Exact copy, no pictures: return only the lines below from the line with "thumb cmc: (333, 203)" up to and including the line with "thumb tip: (206, 420)".

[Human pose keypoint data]
Content starts

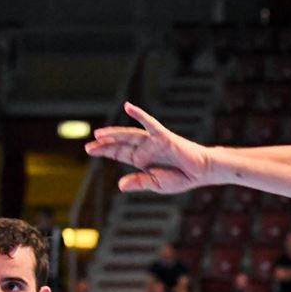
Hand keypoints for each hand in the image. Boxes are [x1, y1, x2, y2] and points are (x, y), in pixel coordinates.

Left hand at [85, 103, 213, 194]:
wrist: (201, 172)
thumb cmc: (182, 178)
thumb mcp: (157, 184)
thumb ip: (139, 182)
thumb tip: (119, 185)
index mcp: (143, 160)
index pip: (120, 154)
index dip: (105, 151)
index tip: (90, 150)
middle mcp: (146, 148)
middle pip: (121, 144)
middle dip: (105, 144)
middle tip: (89, 146)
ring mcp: (153, 141)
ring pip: (130, 135)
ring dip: (115, 134)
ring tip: (99, 134)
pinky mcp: (163, 136)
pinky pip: (149, 123)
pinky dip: (139, 114)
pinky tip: (128, 107)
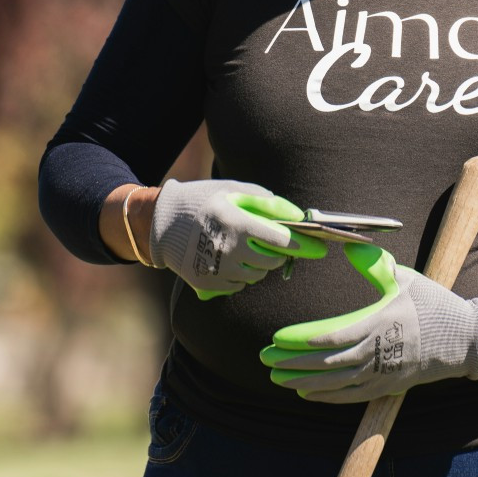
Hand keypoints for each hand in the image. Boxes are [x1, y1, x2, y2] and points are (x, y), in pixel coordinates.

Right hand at [148, 179, 325, 299]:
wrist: (161, 223)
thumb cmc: (203, 201)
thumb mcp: (233, 191)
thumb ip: (265, 201)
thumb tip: (296, 215)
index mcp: (236, 223)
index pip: (279, 241)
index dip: (301, 245)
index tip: (316, 247)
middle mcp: (227, 250)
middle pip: (272, 262)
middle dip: (278, 254)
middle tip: (275, 244)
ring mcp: (217, 270)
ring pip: (257, 276)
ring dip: (260, 265)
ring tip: (246, 248)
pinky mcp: (208, 284)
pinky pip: (239, 285)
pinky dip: (241, 274)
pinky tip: (230, 259)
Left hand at [259, 243, 477, 403]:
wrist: (463, 338)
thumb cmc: (432, 303)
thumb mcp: (405, 277)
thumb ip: (374, 263)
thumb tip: (349, 244)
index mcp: (380, 323)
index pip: (333, 336)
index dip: (302, 340)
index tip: (278, 337)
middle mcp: (379, 352)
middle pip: (328, 363)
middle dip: (293, 362)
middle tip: (265, 358)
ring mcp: (383, 373)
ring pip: (335, 384)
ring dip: (303, 381)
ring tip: (277, 377)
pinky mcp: (386, 386)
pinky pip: (350, 396)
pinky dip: (326, 396)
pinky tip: (305, 392)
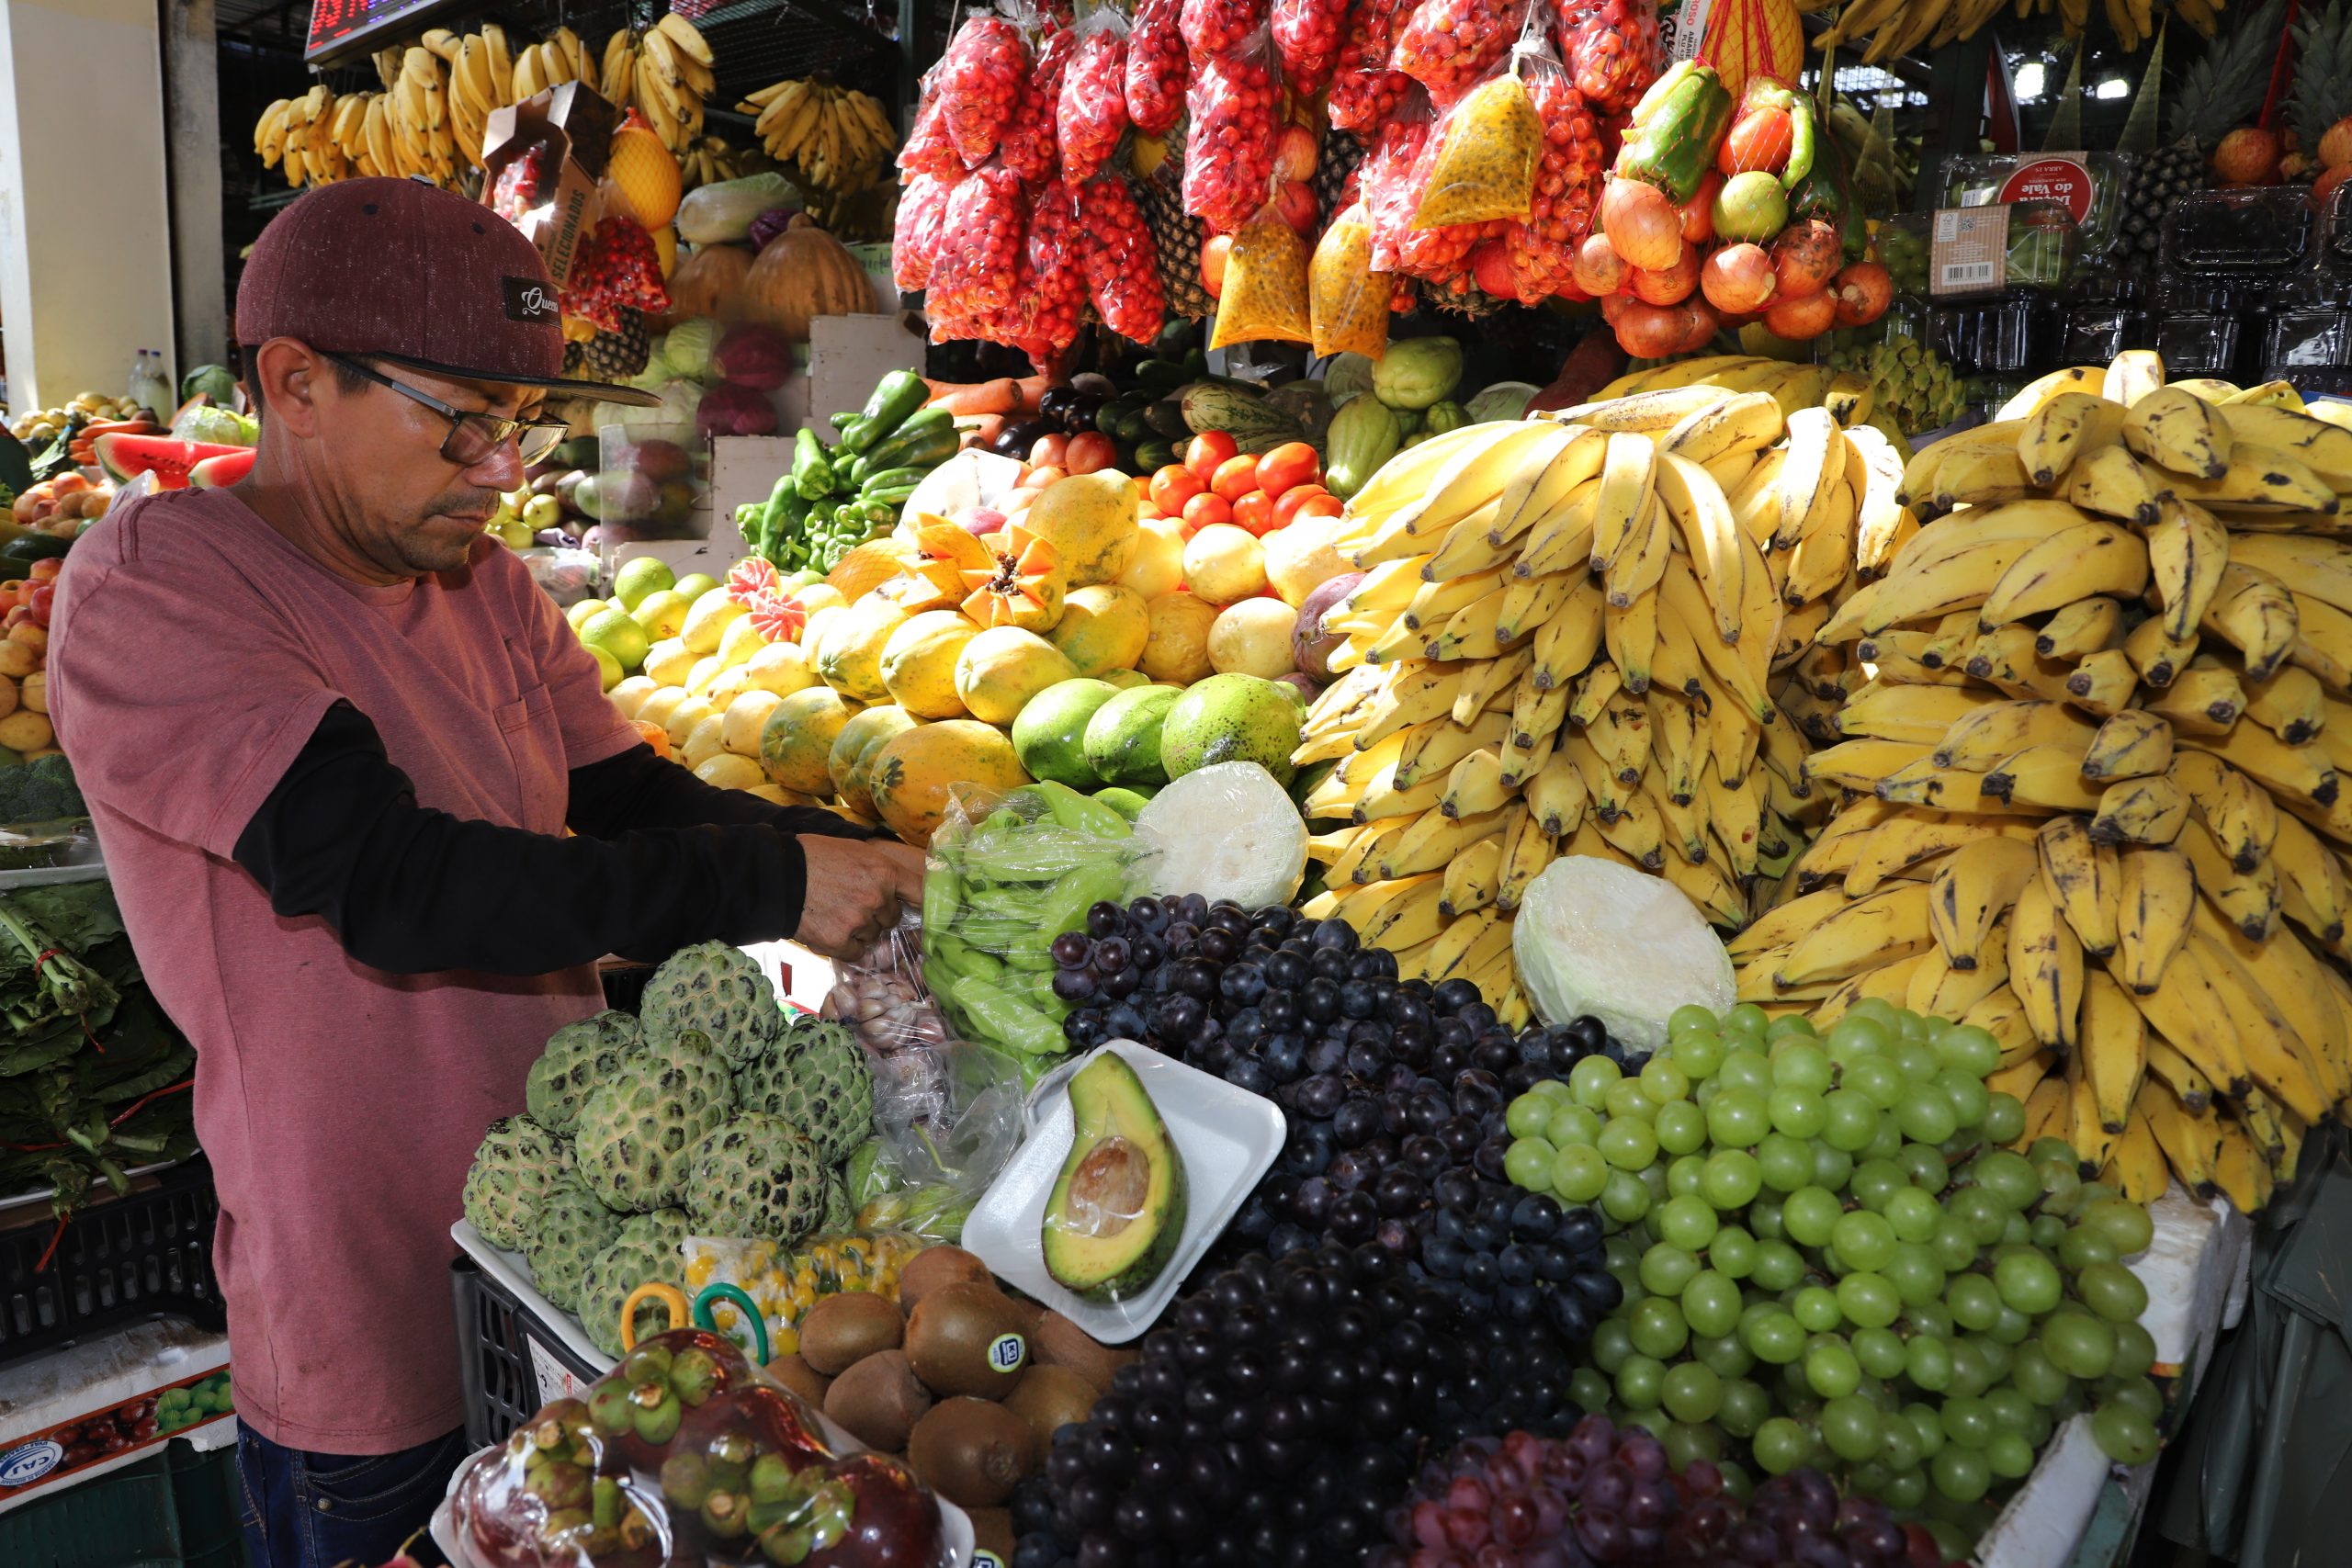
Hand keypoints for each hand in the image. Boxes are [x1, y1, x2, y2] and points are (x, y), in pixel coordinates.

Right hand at [792, 835, 926, 959]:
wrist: (778, 875)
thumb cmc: (814, 856)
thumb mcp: (855, 851)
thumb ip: (879, 871)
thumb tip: (896, 888)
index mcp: (884, 872)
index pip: (919, 894)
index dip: (919, 903)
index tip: (917, 908)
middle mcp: (877, 898)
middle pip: (892, 918)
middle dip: (878, 914)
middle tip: (852, 903)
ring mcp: (859, 922)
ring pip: (873, 936)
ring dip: (859, 930)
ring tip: (834, 913)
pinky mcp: (839, 941)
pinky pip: (855, 953)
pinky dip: (845, 946)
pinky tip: (829, 929)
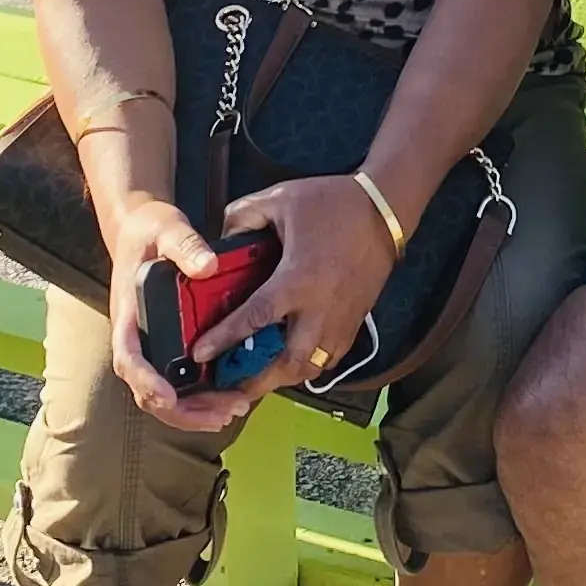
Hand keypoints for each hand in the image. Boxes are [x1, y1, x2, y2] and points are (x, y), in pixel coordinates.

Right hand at [101, 191, 234, 429]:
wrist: (140, 228)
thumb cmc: (149, 232)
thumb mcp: (167, 228)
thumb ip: (185, 246)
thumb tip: (208, 267)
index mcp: (128, 313)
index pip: (128, 356)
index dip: (146, 380)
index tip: (168, 396)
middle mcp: (136, 336)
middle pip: (147, 389)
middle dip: (183, 409)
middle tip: (221, 413)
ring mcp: (151, 344)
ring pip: (164, 394)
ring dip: (195, 409)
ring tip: (232, 411)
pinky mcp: (166, 344)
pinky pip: (178, 380)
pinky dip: (200, 395)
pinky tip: (228, 398)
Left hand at [201, 175, 402, 411]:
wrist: (385, 210)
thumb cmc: (333, 203)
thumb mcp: (280, 198)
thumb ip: (243, 216)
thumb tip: (222, 238)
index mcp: (297, 280)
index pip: (254, 318)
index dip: (223, 339)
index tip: (200, 355)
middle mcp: (319, 309)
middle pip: (288, 363)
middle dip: (258, 381)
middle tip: (230, 387)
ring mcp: (341, 320)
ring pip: (311, 368)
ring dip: (283, 378)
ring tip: (258, 380)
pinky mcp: (355, 322)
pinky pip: (330, 360)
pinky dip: (308, 368)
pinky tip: (292, 362)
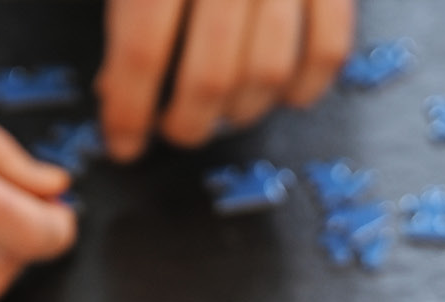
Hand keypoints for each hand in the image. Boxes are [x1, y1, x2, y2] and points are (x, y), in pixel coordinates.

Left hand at [97, 0, 356, 161]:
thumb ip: (122, 8)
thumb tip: (114, 88)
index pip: (143, 51)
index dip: (129, 112)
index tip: (122, 144)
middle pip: (209, 75)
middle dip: (187, 123)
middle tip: (174, 132)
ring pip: (268, 72)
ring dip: (240, 111)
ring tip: (220, 113)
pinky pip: (330, 48)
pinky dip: (306, 85)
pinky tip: (281, 94)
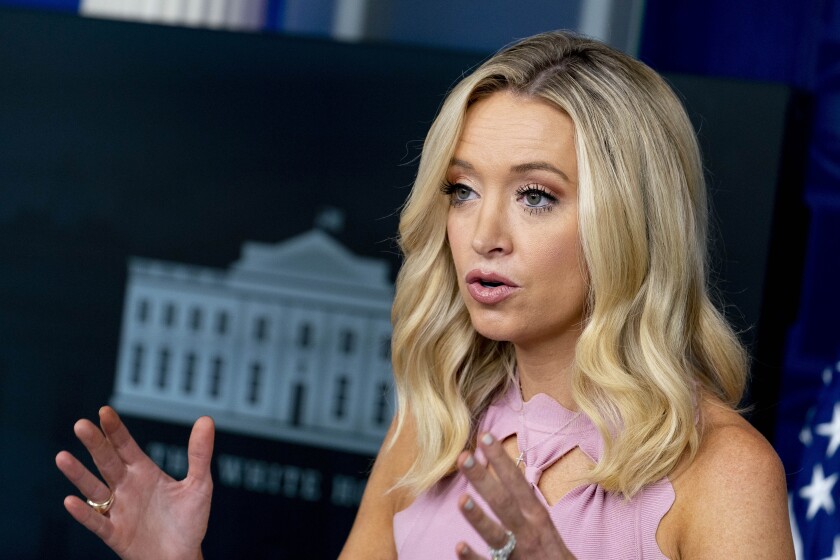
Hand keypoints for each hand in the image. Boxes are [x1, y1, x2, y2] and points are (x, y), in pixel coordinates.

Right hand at [55, 406, 213, 559]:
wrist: (183, 557)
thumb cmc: (190, 522)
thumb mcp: (199, 484)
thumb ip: (200, 454)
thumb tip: (206, 420)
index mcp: (145, 473)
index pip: (126, 446)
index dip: (116, 430)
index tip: (104, 411)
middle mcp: (127, 488)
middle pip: (107, 462)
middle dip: (95, 444)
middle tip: (81, 425)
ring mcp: (119, 510)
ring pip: (95, 489)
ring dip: (79, 474)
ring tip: (62, 457)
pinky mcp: (116, 534)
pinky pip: (97, 522)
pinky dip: (84, 513)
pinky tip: (71, 500)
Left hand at [455, 433, 574, 559]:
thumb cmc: (552, 552)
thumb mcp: (541, 523)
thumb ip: (522, 502)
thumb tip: (501, 472)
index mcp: (536, 515)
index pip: (516, 481)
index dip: (500, 460)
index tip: (485, 436)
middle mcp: (528, 531)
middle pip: (503, 502)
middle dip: (483, 479)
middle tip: (462, 456)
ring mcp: (518, 553)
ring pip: (496, 535)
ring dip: (478, 517)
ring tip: (461, 499)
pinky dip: (473, 558)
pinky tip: (459, 546)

Content ends

Your response >>
thumb cmc: (333, 203)
thumb mcp: (280, 198)
thumb ip: (243, 216)
thumb tip: (222, 238)
index mcp: (297, 280)
index pip: (254, 318)
index dip: (223, 339)
index tip: (200, 355)
middle mcp: (319, 309)
middle pip: (288, 363)
middle dip: (258, 381)
middle tip: (230, 387)
ring mcp: (341, 320)
ring pip: (311, 368)
ring dip: (283, 378)
ring tip: (258, 380)
pinky mcp: (355, 322)
pinky pip: (330, 360)
pinky dip: (308, 368)
pinky tip: (292, 362)
Hand keypoints for each hand in the image. Boxes are [x1, y1, x2, y2] and points are (x, y), in pixel coordinates.

Left hand at [97, 0, 356, 161]:
thumb ip: (122, 8)
thumb tip: (114, 88)
index pip: (143, 51)
index dip: (129, 112)
index tip: (122, 144)
middle pip: (209, 75)
middle dip: (187, 123)
middle tip: (174, 132)
ring pip: (268, 72)
ring dip: (240, 111)
ring tip: (220, 113)
pinky pip: (330, 48)
pinky dip: (306, 85)
pinky tip: (281, 94)
Hand keypoints for each hand in the image. Boxes are [x1, y1, x2, y2] and points are (x, y), in pixel coordinates.

Right hand at [55, 406, 213, 559]:
wrist: (183, 557)
thumb cmc: (190, 522)
thumb mcp: (199, 484)
thumb ip: (200, 454)
thumb tip: (206, 420)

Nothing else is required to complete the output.